Of course, this applies to our relationship with Hashem – which is why the Jewish people, who had taken their faith for granted, were not ready to enter the land. They had not yet endured a struggle that would deepen their faith.
Rav Chaim Shmulevitz, the great Mir Rosh Yeshiva, cites the idea that according to Talmudic tradition, a simple handmaiden present at the splitting of the Sea of Reeds had a higher level of revelation of prophecy than the greatest of prophets in generations to come. But what became of this mass of people who witnessed split seas and great plagues and the Voice of G-d? They ended up wandering the desert, and didn’t achieve true greatness until their faith could be integrated.
That deep connection and integration can only come from exercising and struggling with free choice as independent beings. And that takes time and tremendous will and effort. G-d gives us the space to choose, to make mistakes, to learn from our mistakes.

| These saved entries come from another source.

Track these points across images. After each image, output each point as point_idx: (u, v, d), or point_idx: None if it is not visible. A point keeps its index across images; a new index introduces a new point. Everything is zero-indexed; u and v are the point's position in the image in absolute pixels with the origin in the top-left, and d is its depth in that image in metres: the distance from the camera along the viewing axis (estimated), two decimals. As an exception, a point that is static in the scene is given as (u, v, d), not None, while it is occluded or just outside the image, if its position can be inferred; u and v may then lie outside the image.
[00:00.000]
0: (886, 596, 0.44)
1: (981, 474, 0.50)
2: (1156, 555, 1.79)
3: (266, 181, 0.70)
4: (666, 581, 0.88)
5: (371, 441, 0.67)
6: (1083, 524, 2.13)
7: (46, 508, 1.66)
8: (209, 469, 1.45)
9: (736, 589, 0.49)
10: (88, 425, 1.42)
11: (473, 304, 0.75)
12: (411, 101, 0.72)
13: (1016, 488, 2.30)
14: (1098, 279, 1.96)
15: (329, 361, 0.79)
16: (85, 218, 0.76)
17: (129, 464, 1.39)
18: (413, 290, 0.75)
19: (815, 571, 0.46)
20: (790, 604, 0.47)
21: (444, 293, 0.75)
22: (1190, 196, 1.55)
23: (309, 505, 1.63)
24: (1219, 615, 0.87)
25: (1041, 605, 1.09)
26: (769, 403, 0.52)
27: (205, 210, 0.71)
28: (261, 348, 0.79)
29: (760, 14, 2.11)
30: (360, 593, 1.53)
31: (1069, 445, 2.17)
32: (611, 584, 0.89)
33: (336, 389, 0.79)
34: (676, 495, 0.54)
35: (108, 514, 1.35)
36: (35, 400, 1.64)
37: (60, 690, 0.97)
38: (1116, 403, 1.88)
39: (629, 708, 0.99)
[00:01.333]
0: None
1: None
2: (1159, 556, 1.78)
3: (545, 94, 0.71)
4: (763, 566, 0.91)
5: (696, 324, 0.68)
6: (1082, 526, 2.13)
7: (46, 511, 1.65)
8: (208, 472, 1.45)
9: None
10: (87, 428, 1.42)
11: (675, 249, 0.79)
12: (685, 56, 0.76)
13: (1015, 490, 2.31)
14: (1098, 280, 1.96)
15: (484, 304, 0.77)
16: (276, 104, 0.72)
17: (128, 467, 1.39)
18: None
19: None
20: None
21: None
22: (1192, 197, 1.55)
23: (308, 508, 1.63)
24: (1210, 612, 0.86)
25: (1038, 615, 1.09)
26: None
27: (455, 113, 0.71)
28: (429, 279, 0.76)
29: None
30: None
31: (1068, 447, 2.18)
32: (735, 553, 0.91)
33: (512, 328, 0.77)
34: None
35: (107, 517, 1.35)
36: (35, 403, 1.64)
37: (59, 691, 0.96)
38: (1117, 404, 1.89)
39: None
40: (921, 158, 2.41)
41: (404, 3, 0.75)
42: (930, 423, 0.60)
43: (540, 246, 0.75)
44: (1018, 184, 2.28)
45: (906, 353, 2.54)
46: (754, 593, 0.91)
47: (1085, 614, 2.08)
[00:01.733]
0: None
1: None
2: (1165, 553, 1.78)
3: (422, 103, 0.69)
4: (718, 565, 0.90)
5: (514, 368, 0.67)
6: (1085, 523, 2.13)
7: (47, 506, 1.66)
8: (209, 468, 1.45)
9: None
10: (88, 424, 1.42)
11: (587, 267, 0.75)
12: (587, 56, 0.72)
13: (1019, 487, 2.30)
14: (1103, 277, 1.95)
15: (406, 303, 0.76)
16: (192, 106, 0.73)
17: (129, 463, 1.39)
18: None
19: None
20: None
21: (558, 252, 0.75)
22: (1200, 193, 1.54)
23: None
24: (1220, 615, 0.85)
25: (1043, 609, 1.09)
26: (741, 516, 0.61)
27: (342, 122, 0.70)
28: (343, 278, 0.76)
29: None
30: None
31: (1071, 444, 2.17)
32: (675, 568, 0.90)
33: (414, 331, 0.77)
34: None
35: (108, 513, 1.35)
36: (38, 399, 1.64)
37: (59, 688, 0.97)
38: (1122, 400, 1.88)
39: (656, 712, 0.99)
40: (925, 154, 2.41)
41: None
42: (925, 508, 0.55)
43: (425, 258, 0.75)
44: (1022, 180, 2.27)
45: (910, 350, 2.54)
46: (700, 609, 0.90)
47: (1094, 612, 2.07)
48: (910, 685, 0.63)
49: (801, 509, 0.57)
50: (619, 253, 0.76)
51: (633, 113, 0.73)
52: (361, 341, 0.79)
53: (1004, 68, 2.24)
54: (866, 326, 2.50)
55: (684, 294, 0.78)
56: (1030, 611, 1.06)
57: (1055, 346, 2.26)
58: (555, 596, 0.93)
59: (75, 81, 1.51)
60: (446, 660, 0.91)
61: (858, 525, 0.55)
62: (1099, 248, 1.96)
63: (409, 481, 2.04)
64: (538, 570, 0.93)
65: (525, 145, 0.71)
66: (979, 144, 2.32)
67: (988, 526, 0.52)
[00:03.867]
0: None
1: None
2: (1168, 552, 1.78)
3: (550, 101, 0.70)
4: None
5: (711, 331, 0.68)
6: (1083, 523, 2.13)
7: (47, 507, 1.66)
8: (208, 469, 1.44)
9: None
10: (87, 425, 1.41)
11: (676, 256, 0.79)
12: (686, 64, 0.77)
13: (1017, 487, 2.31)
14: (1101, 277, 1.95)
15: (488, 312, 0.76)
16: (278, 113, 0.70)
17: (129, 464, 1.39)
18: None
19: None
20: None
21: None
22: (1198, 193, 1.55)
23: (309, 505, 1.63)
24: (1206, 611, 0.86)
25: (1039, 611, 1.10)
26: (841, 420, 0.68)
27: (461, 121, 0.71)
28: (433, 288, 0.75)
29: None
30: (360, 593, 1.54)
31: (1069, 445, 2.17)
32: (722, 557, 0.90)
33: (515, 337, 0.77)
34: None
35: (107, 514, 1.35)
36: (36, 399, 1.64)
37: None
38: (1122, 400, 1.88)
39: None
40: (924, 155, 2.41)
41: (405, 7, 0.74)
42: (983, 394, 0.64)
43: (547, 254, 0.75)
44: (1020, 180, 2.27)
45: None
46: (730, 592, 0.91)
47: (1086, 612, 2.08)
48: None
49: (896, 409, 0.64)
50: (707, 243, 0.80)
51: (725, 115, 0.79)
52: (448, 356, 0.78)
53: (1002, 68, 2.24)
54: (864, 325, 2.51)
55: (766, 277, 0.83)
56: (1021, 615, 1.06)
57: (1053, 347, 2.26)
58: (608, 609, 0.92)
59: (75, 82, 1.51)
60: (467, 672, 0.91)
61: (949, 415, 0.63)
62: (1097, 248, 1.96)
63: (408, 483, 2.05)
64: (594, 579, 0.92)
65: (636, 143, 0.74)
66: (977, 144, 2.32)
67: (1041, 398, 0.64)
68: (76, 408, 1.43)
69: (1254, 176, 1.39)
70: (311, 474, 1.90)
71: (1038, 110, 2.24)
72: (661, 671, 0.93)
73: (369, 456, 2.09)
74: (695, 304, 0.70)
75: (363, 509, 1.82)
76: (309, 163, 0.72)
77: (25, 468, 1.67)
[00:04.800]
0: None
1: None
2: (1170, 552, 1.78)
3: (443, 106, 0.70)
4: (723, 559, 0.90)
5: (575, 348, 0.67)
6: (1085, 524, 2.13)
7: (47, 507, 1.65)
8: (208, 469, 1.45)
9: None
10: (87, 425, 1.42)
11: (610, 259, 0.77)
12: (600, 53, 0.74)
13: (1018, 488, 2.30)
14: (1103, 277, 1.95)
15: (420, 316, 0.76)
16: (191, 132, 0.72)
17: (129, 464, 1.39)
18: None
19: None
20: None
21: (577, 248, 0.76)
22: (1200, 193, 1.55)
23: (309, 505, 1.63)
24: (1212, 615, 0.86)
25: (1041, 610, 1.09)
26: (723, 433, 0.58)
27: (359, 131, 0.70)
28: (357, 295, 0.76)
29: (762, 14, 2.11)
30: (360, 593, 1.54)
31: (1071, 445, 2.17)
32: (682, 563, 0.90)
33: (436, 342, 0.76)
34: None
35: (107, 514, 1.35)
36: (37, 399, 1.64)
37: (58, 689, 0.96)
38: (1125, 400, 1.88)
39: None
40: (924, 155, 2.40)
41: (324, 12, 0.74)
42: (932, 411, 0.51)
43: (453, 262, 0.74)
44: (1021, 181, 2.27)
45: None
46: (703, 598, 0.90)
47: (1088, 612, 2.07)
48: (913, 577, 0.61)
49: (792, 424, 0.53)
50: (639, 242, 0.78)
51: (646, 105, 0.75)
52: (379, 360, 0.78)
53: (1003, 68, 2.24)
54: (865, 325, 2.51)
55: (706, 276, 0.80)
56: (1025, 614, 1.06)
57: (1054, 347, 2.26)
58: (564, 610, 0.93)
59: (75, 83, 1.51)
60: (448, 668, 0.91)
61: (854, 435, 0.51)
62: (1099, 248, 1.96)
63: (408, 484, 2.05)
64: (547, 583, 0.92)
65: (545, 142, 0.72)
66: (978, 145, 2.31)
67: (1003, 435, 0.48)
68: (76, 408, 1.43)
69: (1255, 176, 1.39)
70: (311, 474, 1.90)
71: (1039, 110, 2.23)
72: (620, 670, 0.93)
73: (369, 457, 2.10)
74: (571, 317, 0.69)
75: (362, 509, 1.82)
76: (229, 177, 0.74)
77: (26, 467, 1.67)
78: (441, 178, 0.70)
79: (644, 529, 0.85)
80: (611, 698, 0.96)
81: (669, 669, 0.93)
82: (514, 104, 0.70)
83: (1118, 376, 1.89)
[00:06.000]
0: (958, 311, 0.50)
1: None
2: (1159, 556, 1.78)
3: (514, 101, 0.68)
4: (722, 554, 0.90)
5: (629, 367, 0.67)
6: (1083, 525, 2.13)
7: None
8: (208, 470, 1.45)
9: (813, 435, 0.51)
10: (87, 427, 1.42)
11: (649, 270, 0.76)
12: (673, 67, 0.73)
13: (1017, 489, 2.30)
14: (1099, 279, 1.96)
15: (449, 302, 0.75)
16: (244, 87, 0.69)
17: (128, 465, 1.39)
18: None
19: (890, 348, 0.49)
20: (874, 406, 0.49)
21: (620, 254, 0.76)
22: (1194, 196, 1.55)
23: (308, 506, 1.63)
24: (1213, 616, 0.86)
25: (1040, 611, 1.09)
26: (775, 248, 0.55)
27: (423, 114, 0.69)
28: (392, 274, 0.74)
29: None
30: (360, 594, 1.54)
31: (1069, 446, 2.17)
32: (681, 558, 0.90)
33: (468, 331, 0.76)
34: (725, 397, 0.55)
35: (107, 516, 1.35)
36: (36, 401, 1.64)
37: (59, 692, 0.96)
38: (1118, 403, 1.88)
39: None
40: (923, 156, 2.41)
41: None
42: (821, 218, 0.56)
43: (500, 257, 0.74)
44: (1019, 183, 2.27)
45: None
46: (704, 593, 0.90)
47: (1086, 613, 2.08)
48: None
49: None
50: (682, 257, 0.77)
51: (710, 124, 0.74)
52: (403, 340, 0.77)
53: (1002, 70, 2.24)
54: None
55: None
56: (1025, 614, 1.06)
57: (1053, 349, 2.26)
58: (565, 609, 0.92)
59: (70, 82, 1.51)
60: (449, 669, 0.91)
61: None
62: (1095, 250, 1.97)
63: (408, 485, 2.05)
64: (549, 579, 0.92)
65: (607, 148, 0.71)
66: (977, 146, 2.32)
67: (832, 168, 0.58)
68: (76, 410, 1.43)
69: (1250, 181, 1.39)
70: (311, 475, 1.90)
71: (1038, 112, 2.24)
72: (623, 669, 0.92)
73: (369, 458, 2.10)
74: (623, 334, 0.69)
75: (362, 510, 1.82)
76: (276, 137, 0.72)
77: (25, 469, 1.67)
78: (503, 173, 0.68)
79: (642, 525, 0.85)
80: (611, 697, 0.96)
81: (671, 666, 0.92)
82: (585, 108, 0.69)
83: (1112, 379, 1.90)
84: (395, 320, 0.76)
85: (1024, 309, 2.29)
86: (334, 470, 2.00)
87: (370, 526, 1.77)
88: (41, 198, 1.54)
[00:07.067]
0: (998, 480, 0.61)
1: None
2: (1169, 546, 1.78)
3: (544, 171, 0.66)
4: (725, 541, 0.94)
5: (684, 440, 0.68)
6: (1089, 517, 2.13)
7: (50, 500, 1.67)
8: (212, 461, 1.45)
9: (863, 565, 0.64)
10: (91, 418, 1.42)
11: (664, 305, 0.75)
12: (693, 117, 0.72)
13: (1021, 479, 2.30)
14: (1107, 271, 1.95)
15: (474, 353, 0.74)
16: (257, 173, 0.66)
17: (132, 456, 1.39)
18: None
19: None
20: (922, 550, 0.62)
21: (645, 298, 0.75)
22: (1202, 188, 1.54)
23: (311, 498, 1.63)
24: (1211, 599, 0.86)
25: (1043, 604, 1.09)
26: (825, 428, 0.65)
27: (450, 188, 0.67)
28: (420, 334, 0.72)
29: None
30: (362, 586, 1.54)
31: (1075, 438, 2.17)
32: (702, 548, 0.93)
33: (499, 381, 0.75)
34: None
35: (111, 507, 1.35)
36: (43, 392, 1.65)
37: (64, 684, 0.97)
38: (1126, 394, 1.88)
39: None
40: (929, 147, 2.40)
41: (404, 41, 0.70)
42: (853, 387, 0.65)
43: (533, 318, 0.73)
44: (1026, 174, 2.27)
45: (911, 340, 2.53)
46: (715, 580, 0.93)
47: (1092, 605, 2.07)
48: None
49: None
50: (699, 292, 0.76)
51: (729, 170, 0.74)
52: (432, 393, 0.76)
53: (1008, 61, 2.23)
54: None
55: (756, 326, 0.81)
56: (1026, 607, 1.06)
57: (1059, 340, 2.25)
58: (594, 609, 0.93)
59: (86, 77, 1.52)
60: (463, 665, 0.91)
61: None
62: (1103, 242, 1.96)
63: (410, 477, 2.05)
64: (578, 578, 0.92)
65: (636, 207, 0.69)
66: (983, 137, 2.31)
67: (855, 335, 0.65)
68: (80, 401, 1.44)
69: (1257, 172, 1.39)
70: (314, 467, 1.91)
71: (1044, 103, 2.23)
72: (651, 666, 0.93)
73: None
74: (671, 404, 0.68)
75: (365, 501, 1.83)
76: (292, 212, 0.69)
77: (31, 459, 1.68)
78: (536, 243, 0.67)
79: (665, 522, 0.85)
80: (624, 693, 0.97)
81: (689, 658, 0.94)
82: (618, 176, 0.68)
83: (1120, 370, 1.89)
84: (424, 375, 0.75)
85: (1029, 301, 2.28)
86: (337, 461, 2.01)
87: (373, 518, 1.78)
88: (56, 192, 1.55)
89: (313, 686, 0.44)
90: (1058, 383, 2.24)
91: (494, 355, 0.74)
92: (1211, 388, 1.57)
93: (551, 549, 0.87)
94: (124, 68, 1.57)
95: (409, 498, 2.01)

This is what the people needed in the desert. More time. Greater effort. It was all too much of a rush. They left Egypt, saw amazing miracles, heard G-d speak at Mount Sinai – and then made mistakes, because they needed time to integrate and to absorb all that they had been told. They needed time to reflect on what they had witnessed. So G-d had to give them the space to choose and not to block their request to spy out the land. He gave them the space to make their mistakes and to face the consequences of those mistakes. But, through those mistakes – grave though they were – and through forty long years of hardship in the desert, they absorbed the deep truths of their faith and made it a part of who they were.
Growth and learning in life come about through step-by-step challenges – making mistakes, living with consequences, taking responsibility for our decisions. And then learning from our mistakes. And in time, through effort, we will become more deeply connected to G-d, His Torah, the people around us and all of the good things in life.